Stovall affirme que ce sont principalement les taux d’intérêt extrêmement bas et la politique ‘lower for longer’ qui justifient les attentes élevées pour les actions. « En raison du modèle de valeur intrinsèque, dans lequel nous utilisons les taux d’intérêt très bas pour prédire les prix des actions, les rendements investment grade de Moody’s indiquent une augmentation moyenne des bénéfices des entreprises du S&P de 30 % », explique CFRA.

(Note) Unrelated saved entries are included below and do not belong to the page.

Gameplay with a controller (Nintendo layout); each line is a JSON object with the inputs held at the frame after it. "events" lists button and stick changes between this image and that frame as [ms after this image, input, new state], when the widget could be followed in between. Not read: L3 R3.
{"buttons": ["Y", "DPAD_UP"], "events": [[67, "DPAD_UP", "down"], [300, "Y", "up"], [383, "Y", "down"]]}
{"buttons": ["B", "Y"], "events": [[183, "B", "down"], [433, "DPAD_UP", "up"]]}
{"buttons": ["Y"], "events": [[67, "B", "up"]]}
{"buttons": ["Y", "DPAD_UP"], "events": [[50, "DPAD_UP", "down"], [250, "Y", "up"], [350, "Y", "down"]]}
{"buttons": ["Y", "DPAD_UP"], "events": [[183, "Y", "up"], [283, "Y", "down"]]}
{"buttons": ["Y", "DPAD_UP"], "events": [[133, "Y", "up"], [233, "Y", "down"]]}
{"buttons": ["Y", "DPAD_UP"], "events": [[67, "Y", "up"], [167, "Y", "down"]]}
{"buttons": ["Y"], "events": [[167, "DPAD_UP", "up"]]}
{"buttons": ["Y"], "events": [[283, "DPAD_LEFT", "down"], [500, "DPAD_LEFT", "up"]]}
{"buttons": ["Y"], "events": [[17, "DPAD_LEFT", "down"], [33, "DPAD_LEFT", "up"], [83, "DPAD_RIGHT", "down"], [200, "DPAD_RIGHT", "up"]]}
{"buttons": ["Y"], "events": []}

La société basée à New York prévoit une augmentation moyenne des bénéfices de 45 % pour les sociétés à moyenne capitalisation aux États-Unis, et même un doublement pour les petites capitalisations d’ici la fin 2021. Ce qui, ajoute Stovall, justifie le fait qu’en dépit du taux de chômage le plus élevé depuis la Grande Dépression, les investisseurs sont extrêmement optimistes à l’égard des marchés boursiers, indépendamment du fait que Trump reste à la Maison Blanche ou que Joe Biden y prenne sa place.